If you are using multiple manufacturers, then you must start with the manufacturer's name (not niceName), e.g.

  • Deal with multiple dimensions at once: Instead of specifying each dimension on its own row, you can list them in a single row like this: [XS,S,M,L,XL,XXL] or [BLUE,WHITE,GRAY,BLACK] (i.e. surrounded by square brackets, separated by commas, no spaces). Handshake will automatically figure out all the combinations for you. Note that if a particular combination is not available (e.g. let's say BLACK shirts are not available in XS) then this shortcut won't work for you, and you'll need to list out a separate row for the BLACK shirts to avoid accidentally including the invalid XS variant.

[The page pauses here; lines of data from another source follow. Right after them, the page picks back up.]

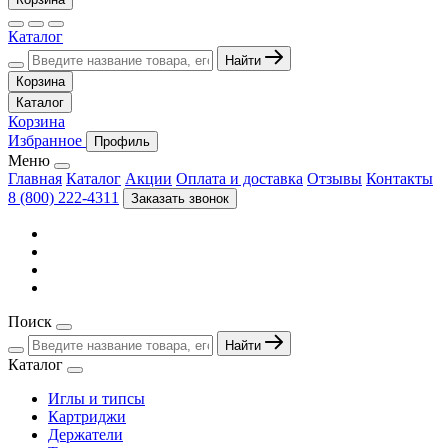
Каталог
Найти
Корзина
Каталог
Корзина
Избранное
Профиль
Меню
Главная
Каталог
Акции
Оплата и доставка
Отзывы
Контакты
8 (800) 222-4311
Заказать звонок
Поиск
Найти
Каталог
Иглы и типсы
Картриджи
Держатели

The screenshot below shows an example of declaring all the sizes and colors of three different shirts on just three rows, using the "multiple dimensions at once" shortcut above:

However, if these three shirts are all in the same category (/Apparel/Shirts), you can actually combine both of the above shortcuts, and by doing so can reduce the 72 rows you would otherwise have to type manually down to a single row. Phew!

Caveats to the shortcuts

  • When you use either of the above shortcuts, the importer will ignore whatever value you have in the variant sku column and will automatically number all your variants using the base item SKU with an increasing numeric suffix, e.g. SHIRT.POLO.001, SHIRT.POLO.002, SHIRT.POLO.003 etc. If you need control over the specific SKUs that are assigned your individual variants, you cannot use the shortcuts.
  • Unfortunately, the exporters are not smart enough right now to export your variants in the shortcut format, so even if you use the shortcuts when uploading, all the rows will export individually. So, in the above example, the exporters would export the 72 rows rather than the single row. For this reason, make sure you hang onto your original variant spreadsheets in case you need to make further changes and re-upload!